Top of Input records
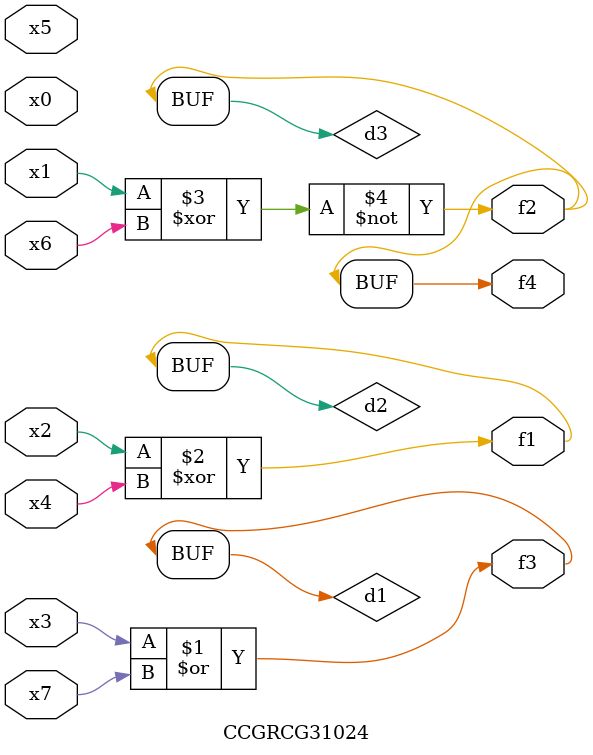
<source format=v>
module CCGRCG31024(
	input x0, x1, x2, x3, x4, x5, x6, x7,
	output f1, f2, f3, f4
);

	wire d1, d2, d3;

	or (d1, x3, x7);
	xor (d2, x2, x4);
	xnor (d3, x1, x6);
	assign f1 = d2;
	assign f2 = d3;
	assign f3 = d1;
	assign f4 = d3;
endmodule

</source>
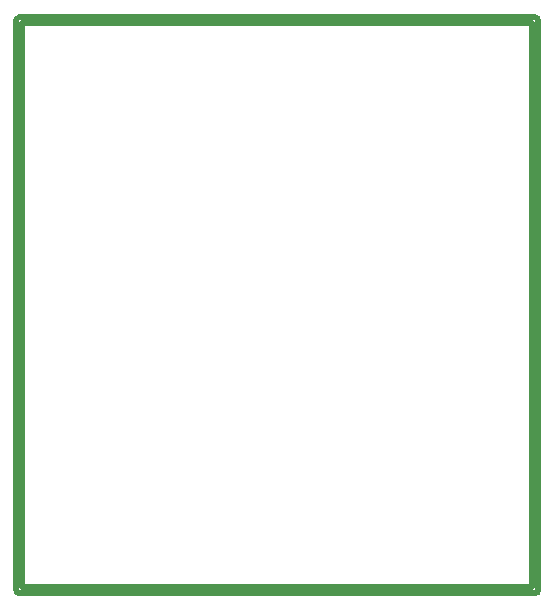
<source format=gko>
G04*
G04 #@! TF.GenerationSoftware,Altium Limited,Altium Designer,21.3.2 (30)*
G04*
G04 Layer_Color=16711935*
%FSTAX25Y25*%
%MOIN*%
G70*
G04*
G04 #@! TF.SameCoordinates,0A4AD645-AEA6-451A-A6B0-79CA1E045321*
G04*
G04*
G04 #@! TF.FilePolarity,Positive*
G04*
G01*
G75*
%ADD91C,0.02000*%
D91*
X04585Y03935D02*
G03*
X04575Y03945I-0001J0D01*
G01*
X04585Y03935D02*
G03*
X04575Y03945I-0001J0D01*
G01*
Y02025D02*
G03*
X04585Y02035I0J0001D01*
G01*
X04575Y02025D02*
G03*
X04585Y02035I0J0001D01*
G01*
X02855Y03945D02*
G03*
X02845Y03935I0J-0001D01*
G01*
X02855Y03945D02*
G03*
X02845Y03935I0J-0001D01*
G01*
Y02035D02*
G03*
X02855Y02025I0001J0D01*
G01*
X02845Y02035D02*
G03*
X02855Y02025I0001J0D01*
G01*
X02865Y02045D02*
Y03925D01*
X04565Y02045D02*
Y03925D01*
X04585Y02035D02*
Y03935D01*
X02865Y03925D02*
X04565D01*
X02855Y03945D02*
X04575D01*
X02865Y02045D02*
X04565D01*
X02855Y02025D02*
X04575D01*
X02845Y02035D02*
Y03935D01*
M02*

</source>
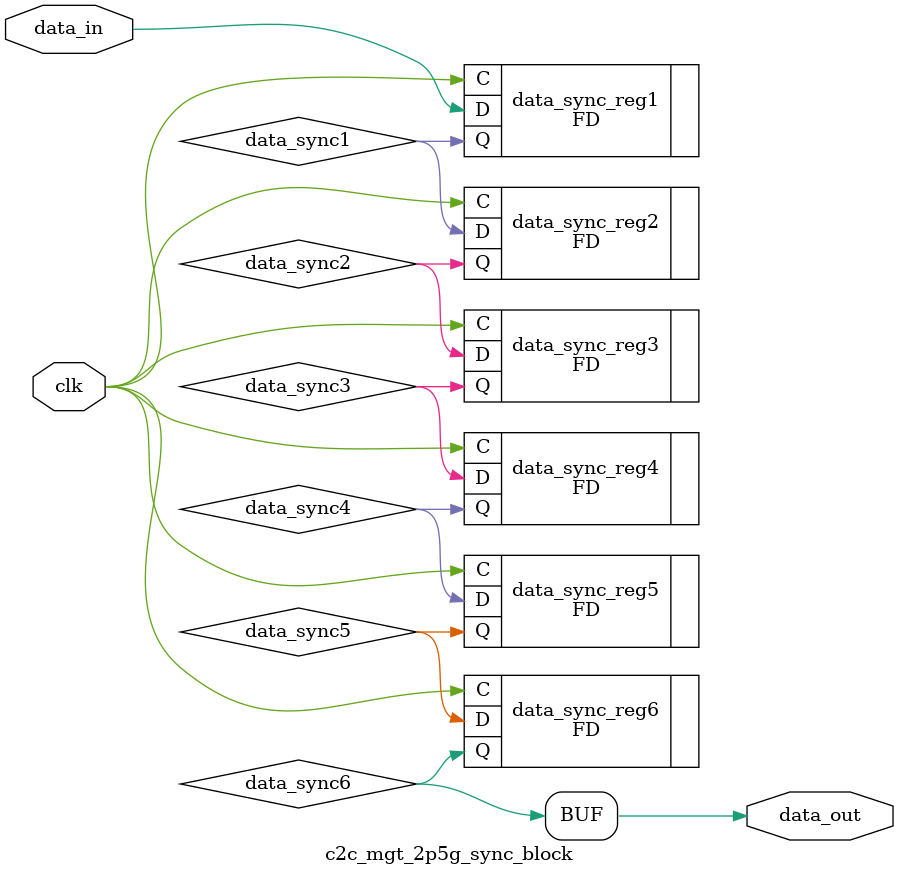
<source format=v>




`timescale 1ps / 1ps

//(* dont_touch = "yes" *)
module c2c_mgt_2p5g_sync_block #(
  parameter INITIALISE = 6'b000000
)
(
  input        clk,              // clock to be sync'ed to
  input        data_in,          // Data to be 'synced'
  output       data_out          // synced data
);

  // Internal Signals
  wire data_sync1;
  wire data_sync2;
  wire data_sync3;
  wire data_sync4;
  wire data_sync5;
  wire data_sync6;


  (* shreg_extract = "no", ASYNC_REG = "TRUE" *)
  FD #(
    .INIT (INITIALISE[0])
  ) data_sync_reg1 (
    .C  (clk),
    .D  (data_in),
    .Q  (data_sync1)
  );


  (* shreg_extract = "no", ASYNC_REG = "TRUE" *)
  FD #(
   .INIT (INITIALISE[1])
  ) data_sync_reg2 (
  .C  (clk),
  .D  (data_sync1),
  .Q  (data_sync2)
  );


  (* shreg_extract = "no", ASYNC_REG = "TRUE" *)
  FD #(
   .INIT (INITIALISE[2])
  ) data_sync_reg3 (
  .C  (clk),
  .D  (data_sync2),
  .Q  (data_sync3)
  );

  (* shreg_extract = "no", ASYNC_REG = "TRUE" *)
  FD #(
   .INIT (INITIALISE[3])
  ) data_sync_reg4 (
  .C  (clk),
  .D  (data_sync3),
  .Q  (data_sync4)
  );

  (* shreg_extract = "no", ASYNC_REG = "TRUE" *)
  FD #(
   .INIT (INITIALISE[4])
  ) data_sync_reg5 (
  .C  (clk),
  .D  (data_sync4),
  .Q  (data_sync5)
  );

  (* shreg_extract = "no", ASYNC_REG = "TRUE" *)
  FD #(
   .INIT (INITIALISE[5])
  ) data_sync_reg6 (
  .C  (clk),
  .D  (data_sync5),
  .Q  (data_sync6)
  );
  assign data_out = data_sync6;



endmodule

</source>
Bottom of Input records
_About this exercise_: Leaving every picture behind, retype the entries above exactly, from the first line through the line with "<source format=gko>", and stop there.

_Answer to this task_:
<source format=v>
module CCGRCG31024(
	input x0, x1, x2, x3, x4, x5, x6, x7,
	output f1, f2, f3, f4
);

	wire d1, d2, d3;

	or (d1, x3, x7);
	xor (d2, x2, x4);
	xnor (d3, x1, x6);
	assign f1 = d2;
	assign f2 = d3;
	assign f3 = d1;
	assign f4 = d3;
endmodule

</source>
<source format=gko>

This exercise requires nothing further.